The corporate watchdog will get sweeping new powers to ban “potentially harmful” financial products, under new laws forcing banks to put more emphasis on serving their customers’ interests.
In the latest change amid a wave of new regulations on banks, the federal government on Thursday unveiled draft laws to beef up the tools available to the n Securities and Investments Commission.
Under the changes, ASIC will get the power to ban products or behaviour that raise the risk of “significant consumer detriment,” a change that is intended to result in more timely and pro-active intervention from the watchdog.
Banks and other institutions will also be forced to design products to suit the needs of customers, with the threat of $1 million per civil breach, or jail time for criminal breaches of the new obligations.
The changes were recommended by the 2014 financial system inquiry and have been described as “game-changing” by legal experts.
Banks and other firms will be required to identify target markets for their products, in an attempt to make sure products are developed in response to genuine consumer needs, and sold appropriately. They will also have to take steps to make sure their proudcts are distributed appropriately, to the target market.
There will be new powers given to ASIC allowing it to clamp down on pay arrangements that it thinks are giving finance workers an incentive to promote product inappropriately, such as some types of commissions.

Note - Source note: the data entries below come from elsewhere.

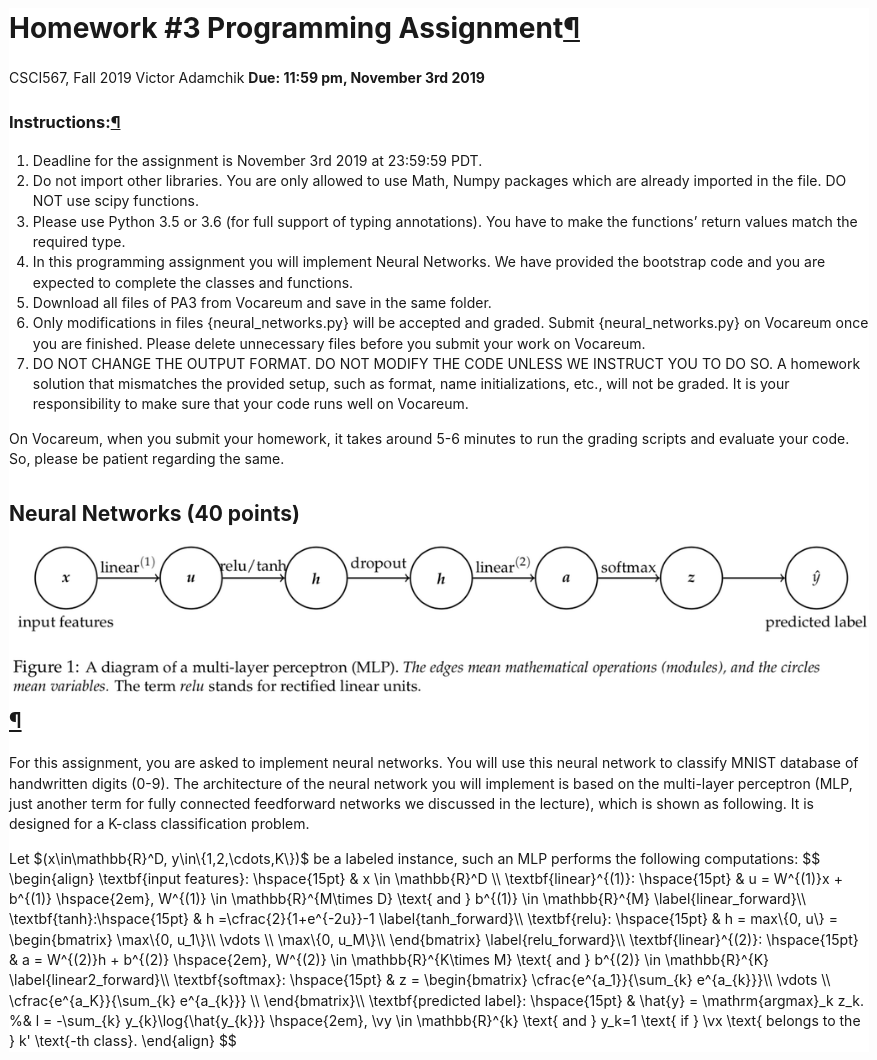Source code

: Homework \#3 Programming Assignment[¶](#Homework-#3-Programming-Assignment)
===========================================================================

CSCI567, Fall 2019
Victor Adamchik
**Due: 11:59 pm, November 3rd 2019**

### Instructions:[¶](#Instructions:)

1.  Deadline for the assignment is November 3rd 2019 at 23:59:59 PDT.
2.  Do not import other libraries. You are only allowed to use Math, Numpy packages which are already imported in the file. DO NOT use scipy functions.
3.  Please use Python 3.5 or 3.6 (for full support of typing annotations). You have to make the functions’ return values match the required type.
4.  In this programming assignment you will implement Neural Networks. We have provided the bootstrap code and you are expected to complete the classes and functions.
5.  Download all files of PA3 from Vocareum and save in the same folder.
6.  Only modifications in files {neural\_networks.py} will be accepted and graded. Submit {neural\_networks.py} on Vocareum once you are finished. Please delete unnecessary files before you submit your work on Vocareum.
7.  DO NOT CHANGE THE OUTPUT FORMAT. DO NOT MODIFY THE CODE UNLESS WE INSTRUCT YOU TO DO SO. A homework solution that mismatches the provided setup, such as format, name initializations, etc., will not be graded. It is your responsibility to make sure that your code runs well on Vocareum.

On Vocareum, when you submit your homework, it takes around 5-6 minutes to run the grading scripts and evaluate your code. So, please be patient regarding the same.

Neural Networks (40 points)
 ![](MLP_diagram.png)[¶](#Neural-Networks-(40-points))
------------------------------------------------------

For this assignment, you are asked to implement neural networks. You will use this neural network to classify MNIST database of handwritten digits (0-9). The architecture of the neural network you will implement is based on the multi-layer perceptron (MLP, just another term for fully connected feedforward networks we discussed in the lecture), which is shown as following. It is designed for a K-class classification problem.

Let \$(x\\in\\mathbb{R}\^D, y\\in\\{1,2,\\cdots,K\\})\$ be a labeled instance, such an MLP performs the following computations:
 \$\$ \\begin{align} \\textbf{input features}: \\hspace{15pt} & x \\in \\mathbb{R}\^D \\\\ \\textbf{linear}\^{(1)}: \\hspace{15pt} & u = W\^{(1)}x + b\^{(1)} \\hspace{2em}, W\^{(1)} \\in \\mathbb{R}\^{M\\times D} \\text{ and } b\^{(1)} \\in \\mathbb{R}\^{M} \\label{linear\_forward}\\\\ \\textbf{tanh}:\\hspace{15pt} & h =\\cfrac{2}{1+e\^{-2u}}-1 \\label{tanh\_forward}\\\\ \\textbf{relu}: \\hspace{15pt} & h = max\\{0, u\\} = \\begin{bmatrix} \\max\\{0, u\_1\\}\\\\ \\vdots \\\\ \\max\\{0, u\_M\\}\\\\ \\end{bmatrix} \\label{relu\_forward}\\\\ \\textbf{linear}\^{(2)}: \\hspace{15pt} & a = W\^{(2)}h + b\^{(2)} \\hspace{2em}, W\^{(2)} \\in \\mathbb{R}\^{K\\times M} \\text{ and } b\^{(2)} \\in \\mathbb{R}\^{K} \\label{linear2\_forward}\\\\ \\textbf{softmax}: \\hspace{15pt} & z = \\begin{bmatrix} \\cfrac{e\^{a\_1}}{\\sum\_{k} e\^{a\_{k}}}\\\\ \\vdots \\\\ \\cfrac{e\^{a\_K}}{\\sum\_{k} e\^{a\_{k}}} \\\\ \\end{bmatrix}\\\\ \\textbf{predicted label}: \\hspace{15pt} & \\hat{y} = \\mathrm{argmax}\_k z\_k. %& l = -\\sum\_{k} y\_{k}\\log{\\hat{y\_{k}}} \\hspace{2em}, \\vy \\in \\mathbb{R}\^{k} \\text{ and } y\_k=1 \\text{ if } \\vx \\text{ belongs to the } k' \\text{-th class}. \\end{align} \$\$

The office of financial services minister Kelly O’Dwyer said the new powers “will ensure that financial products are targeted and sold to the right consumers, and where products are inappropriately targeted or sold, ASIC will be empowered to intervene in the distribution of the product to prevent harm to consumers”.
The batch of changes include a “product intervention power” for ASIC, and “design and distribution obligations” for financial institutions that deal with retail clients, such as banks and wealth managers.
The changes, which come after a series of scandals in the banking and wealth management sector, were described as “game changing” by partners at King & Wood Mallesons in a previous note on a consultation paper of late last year, in part because of their emphasis on consumer needs.
An explanatory memorandum released by Treasury on Thursday noted that the proposed changes would force banks to only target a certain group of consumers with a product if the product would “generally meet the likely objectives, financial situations and needs of persons in the target market.”
Banks will not need to go to the same lengths as financial advisers who have to take into account the specific circumstances of individual clients.
However, former ASIC chairman Greg Medcraft has suggested the new laws could limit the banks’ ability to “cross-sell” customers extra financial products, such as when bank staff promote life insurance to transaction account customers.
Civil and criminal penalties can apply for breaching the new laws. Treasury said a breach of the design and distribution obligations could result in a penalty of up to five years prison for a criminal breach, or a fine of $1 million for a civil breach.